千葉県松戸市のベトナム国籍の小学3年生レェ・ティ・ニャット・リンさん(当時9)が昨年3月、殺害され遺体で見つかった事件で、殺人と強制わいせつ致死、わいせつ目的略取・誘拐、死体遺棄の罪に問われた渋谷恭正被告(47)の裁判員裁判初公判が4日、千葉地裁(野原俊郎裁判長)で開かれ、渋谷被告は起訴事実を「架空で捏造(ねつぞう)」と全面否認した。被害者参加人として対峙(たいじ)したリンさんの父レェ・アイン・ハオさん(35)は「真実を渋谷の口から聞くことは無理かもしれない」と話した。
渋谷被告は迷彩柄のズボンに丸首Tシャツを2枚重ね着した上に、黒いジャージー姿で入廷。肩まで伸びた髪はボサボサで、厚いメガネの下の目は視点が定まっているのか分からない。上体を動かさず、ゆっくり小刻みに歩みを進め、席に着いた。罪状認否で証言台に立ち「すべて違います。検察側が言ったことは架空で捏造されたことであり、私は一切、事件に関与していません」と、高めの大きな声で無罪を主張した。
起訴状によると、渋谷被告は登校中の被害者を軽自動車に入れて支配下に置き、SM用手足錠で拘束して体をなめ、性器などに暴行を加えて損傷させた上、殺意を持って首を圧迫し、窒息によって殺害、遺体を遺棄したとしている。

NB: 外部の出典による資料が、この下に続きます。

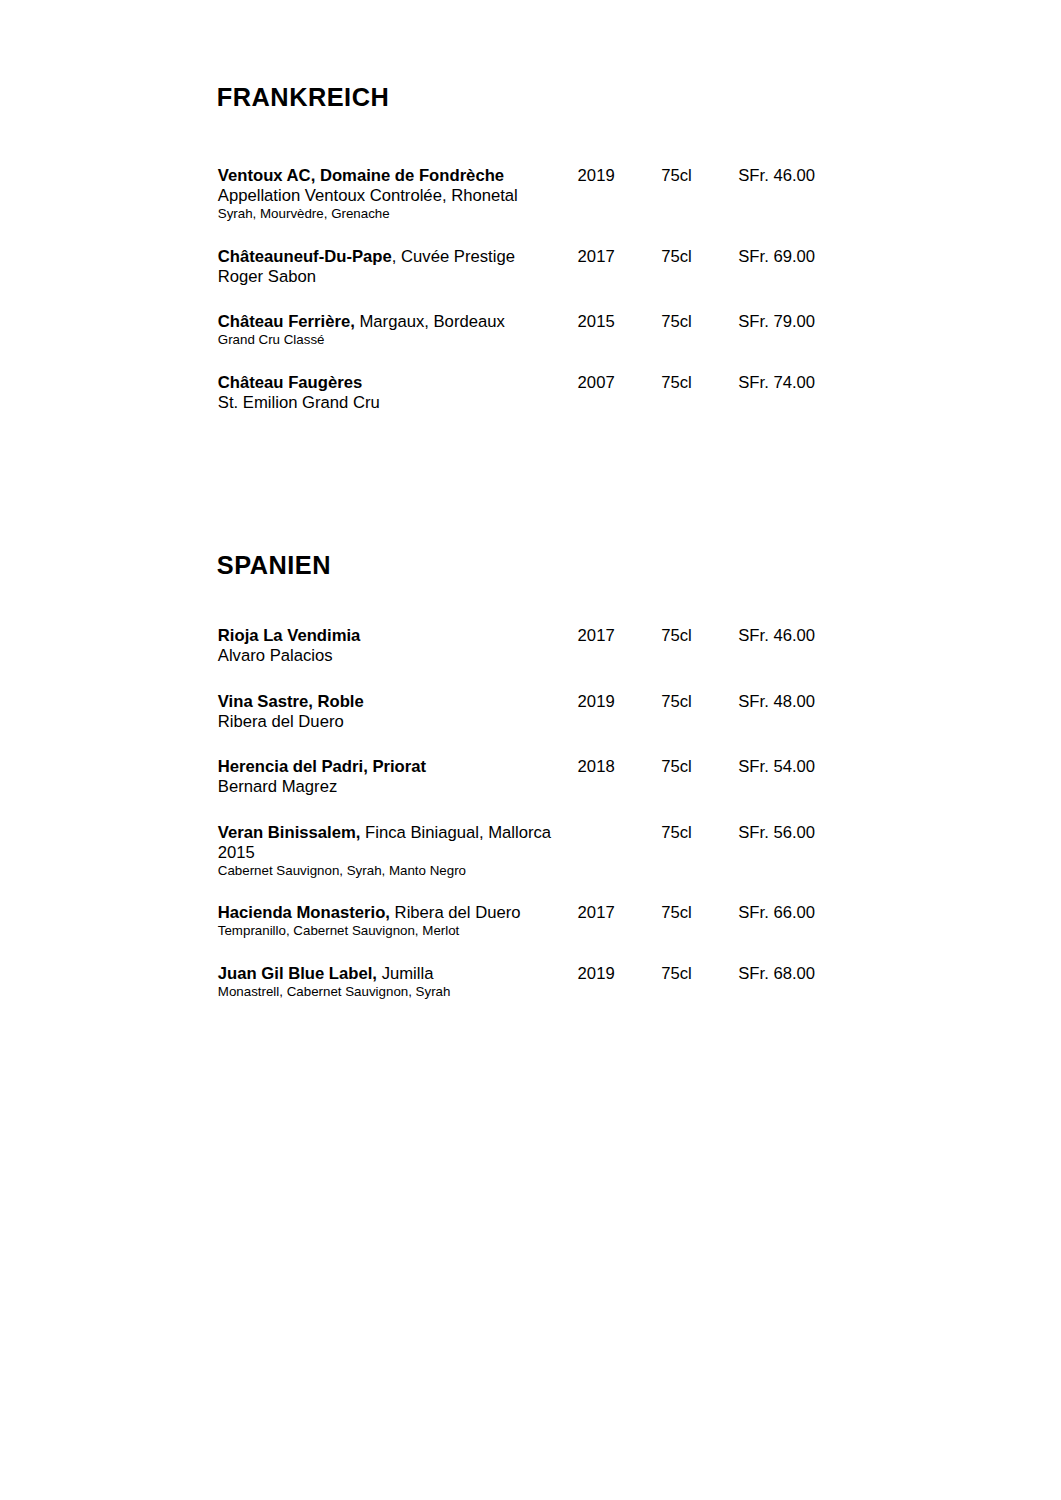FRANKREICH
| Ventoux AC, Domaine de Fondrèche Appellation Ventoux Controlée, Rhonetal Syrah, Mourvèdre, Grenache | 2019 | 75cl | SFr. 46.00 |
| Châteauneuf-Du-Pape , Cuvée Prestige Roger Sabon | 2017 | 75cl | SFr. 69.00 |
| Château Ferrière, Margaux, Bordeaux Grand Cru Classé | 2015 | 75cl | SFr. 79.00 |
| Château Faugères St. Emilion Grand Cru | 2007 | 75cl | SFr. 74.00 |
SPANIEN
| Rioja La Vendimia Alvaro Palacios | 2017 | 75cl | SFr. 46.00 |
| Vina Sastre, Roble Ribera del Duero | 2019 | 75cl | SFr. 48.00 |
| Herencia del Padri, Priorat Bernard Magrez | 2018 | 75cl | SFr. 54.00 |
| Veran Binissalem, Finca Biniagual, Mallorca 2015 Cabernet Sauvignon, Syrah, Manto Negro | | 75cl | SFr. 56.00 |
| Hacienda Monasterio, Ribera del Duero Tempranillo, Cabernet Sauvignon, Merlot | 2017 | 75cl | SFr. 66.00 |
| Juan Gil Blue Label, Jumilla Monastrell, Cabernet Sauvignon, Syrah | 2019 | 75cl | SFr. 68.00 |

検察側は冒頭陳述で、渋谷被告の軽自動車の後部座席などから複数の人間の血液が採取され、リンさんのDNA型が検出されたと指摘。渋谷被告の大型キャンピングカー内のSM用品の箱に入っていたネクタイとフェースマスクからリンさんのDNA型、手足錠からは渋谷被告とリンさんのものが混合したDNA型を検出したと主張した。
リンさんの腹部などからも渋谷被告とリンさんのDNA型が混合した状態で検出されたとし「殺害も計画性があったと考えられ、被告は否認し、反省の態度も皆無」と声に力を込めた。

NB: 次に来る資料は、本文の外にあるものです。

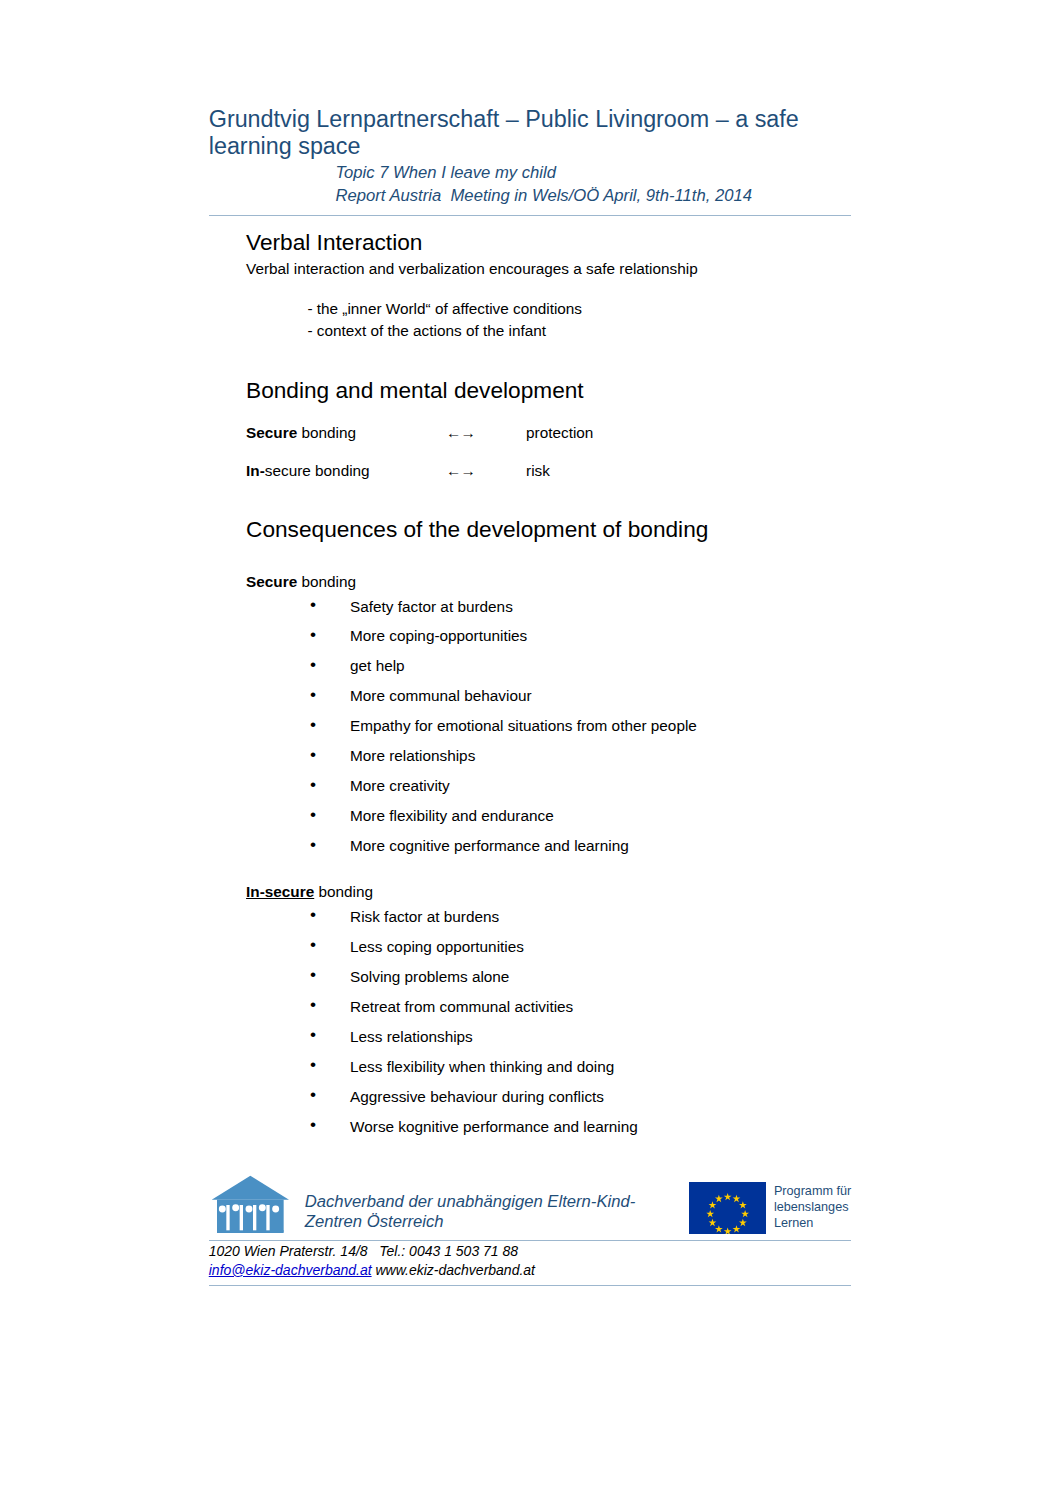Grundtvig Lernpartnerschaft – Public Livingroom – a safe learning space
Topic 7 When I leave my child
Report Austria Meeting in Wels/OÖ April, 9th-11th, 2014
Verbal Interaction
Verbal interaction and verbalization encourages a safe relationship
the „inner World“ of affective conditions
context of the actions of the infant
Bonding and mental development
Secure bonding←→protection
In-secure bonding←→risk
Consequences of the development of bonding
Secure bonding
Safety factor at burdens
More coping-opportunities
get help
More communal behaviour
Empathy for emotional situations from other people
More relationships
More creativity
More flexibility and endurance
More cognitive performance and learning
In-secure bonding
Risk factor at burdens
Less coping opportunities
Solving problems alone
Retreat from communal activities
Less relationships
Less flexibility when thinking and doing
Aggressive behaviour during conflicts
Worse kognitive performance and learning
Dachverband der unabhängigen Eltern-Kind-Zentren Österreich
Programm für
lebenslanges
Lernen
1020 Wien Praterstr. 14/8 Tel.: 0043 1 503 71 88
info@ekiz-dachverband.at www.ekiz-dachverband.at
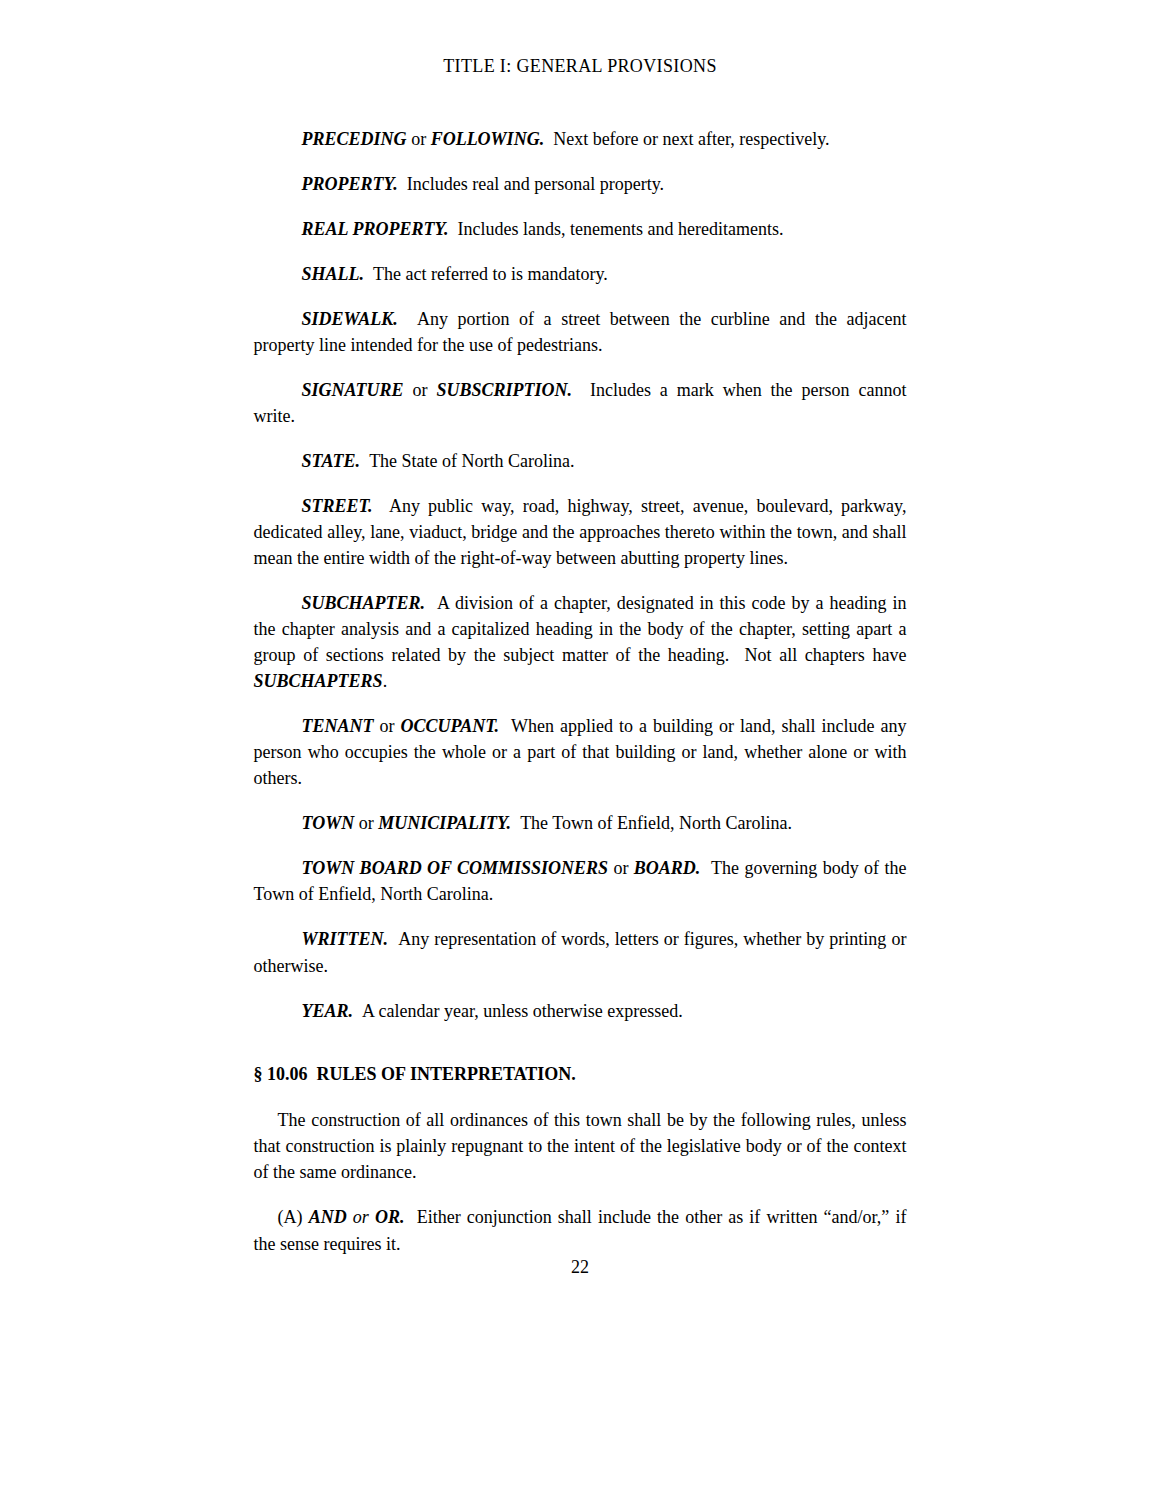TITLE I: GENERAL PROVISIONS
PRECEDING or FOLLOWING. Next before or next after, respectively.
PROPERTY. Includes real and personal property.
REAL PROPERTY. Includes lands, tenements and hereditaments.
SHALL. The act referred to is mandatory.
SIDEWALK. Any portion of a street between the curbline and the adjacent property line intended for the use of pedestrians.
SIGNATURE or SUBSCRIPTION. Includes a mark when the person cannot write.
STATE. The State of North Carolina.
STREET. Any public way, road, highway, street, avenue, boulevard, parkway, dedicated alley, lane, viaduct, bridge and the approaches thereto within the town, and shall mean the entire width of the right-of-way between abutting property lines.
SUBCHAPTER. A division of a chapter, designated in this code by a heading in the chapter analysis and a capitalized heading in the body of the chapter, setting apart a group of sections related by the subject matter of the heading. Not all chapters have SUBCHAPTERS.
TENANT or OCCUPANT. When applied to a building or land, shall include any person who occupies the whole or a part of that building or land, whether alone or with others.
TOWN or MUNICIPALITY. The Town of Enfield, North Carolina.
TOWN BOARD OF COMMISSIONERS or BOARD. The governing body of the Town of Enfield, North Carolina.
WRITTEN. Any representation of words, letters or figures, whether by printing or otherwise.
YEAR. A calendar year, unless otherwise expressed.
§ 10.06 RULES OF INTERPRETATION.
The construction of all ordinances of this town shall be by the following rules, unless that construction is plainly repugnant to the intent of the legislative body or of the context of the same ordinance.
(A) AND or OR. Either conjunction shall include the other as if written “and/or,” if the sense requires it.
22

対する弁護側は捜査当局のDNA鑑定の信頼性を疑問視。「注目事件で早く犯人を挙げたい重圧のあった県警が、渋谷さんが犯人との見立てに添う証拠を作っていないか」と言及し、「渋谷さんの家のゴミをあされば簡単にできる」と主張した。事件以前に渋谷被告の軽自動車にリンさんが乗ったことがあるとし、「ひざをすりむくなどしていて血液が付着した可能性がないか」とも訴えた。
渋谷被告は罪状認否の時以外は伏し目がちで、終始うつろな様子。起訴事実は否認しているとはいえ、登校時の見守り活動で顔見知りだったはずのリンさんの死を悼む言葉はなかった。
起訴事実を立証する検察側は、証拠の信頼性の説明を積みあげる方針。弁護側は「疑わしきは罰せず」を訴え、「捏造の可能性」の主張で、どこまで証拠を揺るがすことができるか。判断を迫られるのは裁判員だ。公判はこの日を含め計10回の審理を予定。14日に被告人質問が行われ、18日に結審する。【清水優】
<事件経過>
▼17年3月24日午前8時ごろ 千葉・松戸市立六実第二小3年のリンさんが修了式出席のため自宅を出た後、行方不明に。
▼26日早朝 同県我孫子市の排水路脇で遺体発見。
▼27日 茨城県坂東市の利根川河川敷でランドセル発見。
▼4月14日 千葉県警が死体遺棄容疑で同小保護者会長の渋谷恭正被告逮捕。
▼5月5日 殺人などの疑いで渋谷被告を再逮捕。
▼26日 千葉地検が殺人や強制わいせつ致死などの罪で渋谷被告を起訴。
▼11月28日 千葉地裁で第1回公判前整理手続き。
▼18年5月11日 公判前整理手続きが第6回で終了。被告が犯人かどうかが公判の争点に。
▼6月4日 渋谷被告が千葉地裁の初公判で無罪主張。